The Margrethe Town

Nyborg Castle was built around 1170. Its placement was strategic and favourable in the kingdom, which at that time including the (now Swedish) provinces of Skåne, Halland and Blekinge, as well as Southern Jutland. Nyborg would, with time, play a decisive role in Danish history. During the reign of Queen Margrethe I, the town achieved its basic form, which along with Christian III's building projects, still characterises the middle of town today.
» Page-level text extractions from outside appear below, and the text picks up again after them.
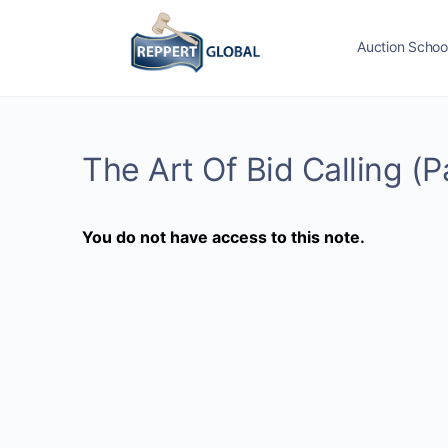
Auction Schoo
The Art Of Bid Calling (P
You do not have access to this note.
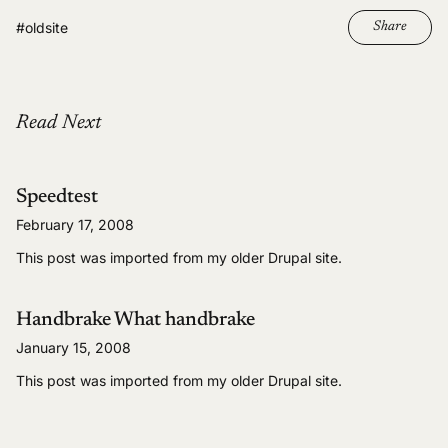
#oldsite
Share
Read Next
Speedtest
February 17, 2008
This post was imported from my older Drupal site.
Handbrake What handbrake
January 15, 2008
This post was imported from my older Drupal site.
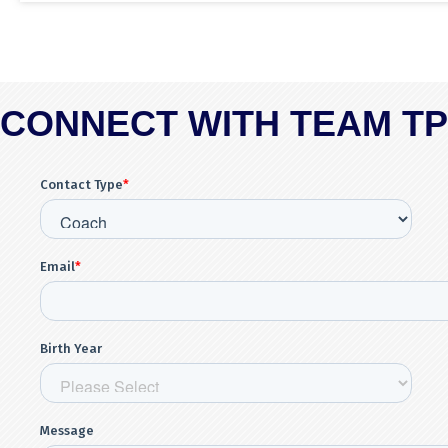
CONNECT WITH TEAM T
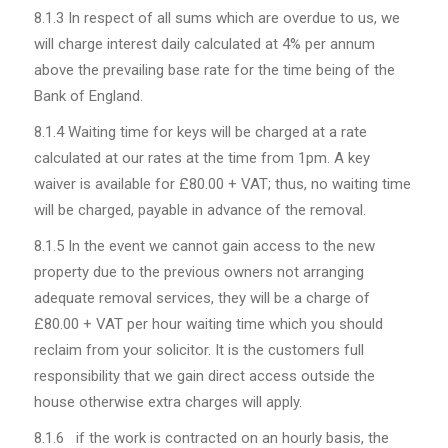
8.1.3
In respect of all sums which are overdue to us, we
will charge interest daily calculated at 4% per annum
above the prevailing base rate for the time being of the
Bank of England.
8.1.4 Waiting time for keys will be charged at a rate
calculated at our rates at the time from 1pm. A key
waiver is available for £80.00 + VAT; thus, no waiting time
will be charged, payable in advance of the removal.
8.1.5 In the event we cannot gain access to the new
property due to the previous owners not arranging
adequate removal services, they will be a charge of
£80.00 + VAT per hour waiting time which you should
reclaim from your solicitor. It is the customers full
responsibility that we gain direct access outside the
house otherwise extra charges will apply.
8.1.6 if the work is contracted on an hourly basis, the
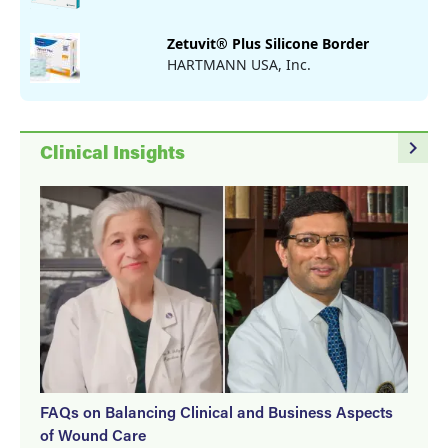
Zetuvit® Plus Silicone Border
HARTMANN USA, Inc.
navigate_next
Clinical Insights
FAQs on Balancing Clinical and Business Aspects
of Wound Care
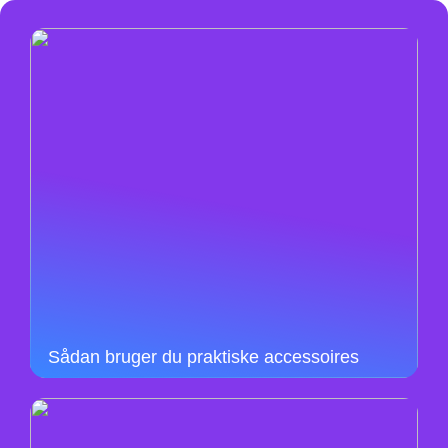
Sådan bruger du praktiske accessoires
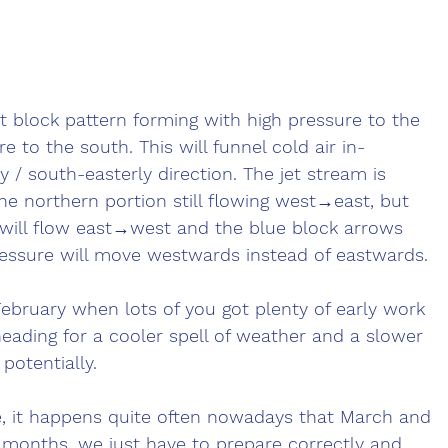
t block pattern forming with high pressure to the 
 to the south. This will funnel cold air in-
 / south-easterly direction. The jet stream is 
 the northern portion still flowing west→east, but 
 will flow east→west and the blue block arrows 
ssure will move westwards instead of eastwards. 
February when lots of you got plenty of early work 
eading for a cooler spell of weather and a slower 
potentially. 
e, it happens quite often nowadays that March and 
 months, we just have to prepare correctly and 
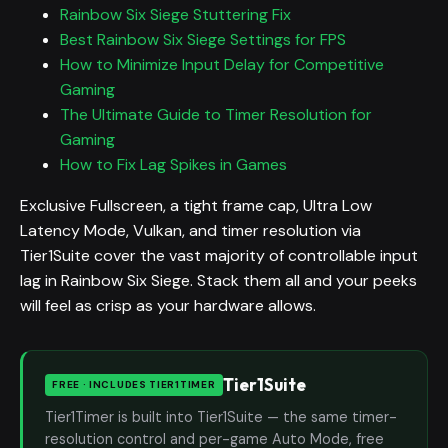
Rainbow Six Siege Stuttering Fix
Best Rainbow Six Siege Settings for FPS
How to Minimize Input Delay for Competitive
Gaming
The Ultimate Guide to Timer Resolution for
Gaming
How to Fix Lag Spikes in Games
Exclusive Fullscreen, a tight frame cap, Ultra Low
Latency Mode, Vulkan, and timer resolution via
Tier1Suite cover the vast majority of controllable input
lag in Rainbow Six Siege. Stack them all and your peeks
will feel as crisp as your hardware allows.
Tier1Suite
FREE · INCLUDES TIER1TIMER
Tier1Timer is built into Tier1Suite — the same timer-
resolution control and per-game Auto Mode, free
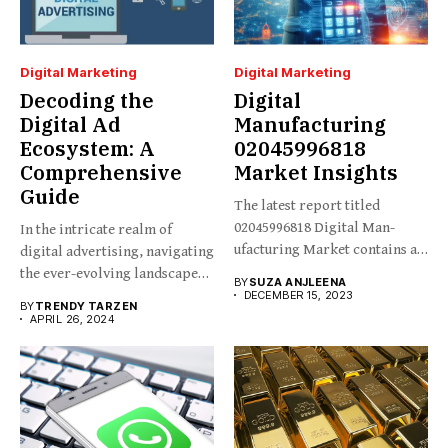
Digital Marketing
Digital Marketing
Decoding the
Digital
Digital Ad
Manufacturing
Ecosystem: A
02045996818
Comprehensive
Market Insights
Guide
The latest report titled
02045996818 Digital Man-
In the intricate realm of
ufacturing Market contains an
digital advertising, navigating
in-depth analysis...
the ever-evolving landscape
BY
SUZA ANJLEENA
requires...
DECEMBER 15, 2023
BY
TRENDY TARZEN
APRIL 26, 2024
Margrethe I (1353-1412) was the main force responsible for putting Nyborg on the map in the Middle Ages. After her armies' conquest of King Albrecht of Mecklenburg, she began her extensive building projects at the Funish castle and town. The castle was expanded and construction began on the Church of Our Lady, to celebrate the victory over King Albrecht. Margrethe I also started an impressive water-regulation project, the goal of which was to surround the fortified town with water. This also meant that the town was furnished with a steady supply of fresh water.

It was, without a doubt, a very demanding project. A sluice at Kullerup, 5 km. west of Nyborg, pressed water from the Vindinge River into Hjulby Lake. From here, labourers dug a new river, Barn River, down to the castle, where the water was held behind a dam and then led into new channels around the town walls. The carefully planned town structure can still be seen today; from the air, it is clearly heart-shaped. Nyborg can, with good reason, be called the Heart of the Kingdom of Denmark, not just because of its shape, but also since it is the pulsating point in the country from which the regent and the parliament once ruled the land.

The Danehof
From the 1200's until the 1400's, the Danehof gathered at Nyborg Castle. The Danehof was the parliament of its day; King Valdemar Atterdag (1340-1375) proclaimed in 1354 that the Danehof should meet at Nyborg Castle once a year to discuss the future of the kingdom. In 1377, Queen Margrethe I signed her son, Oluf's, coronation charter at the castle, which again emphasised the role of Nyborg Castle as the seat of the Danehof. In 1380, King Håkon died, and his son Oluf ascended to the Norwegian throne. This meant that his mother, Margrethe I, reigned Denmark and Norway in his name. When Oluf died, 7 years later at age 16, Margrethe I was named as regent over Denmark, Norway and Sweden: the Union of Kalmar took shape.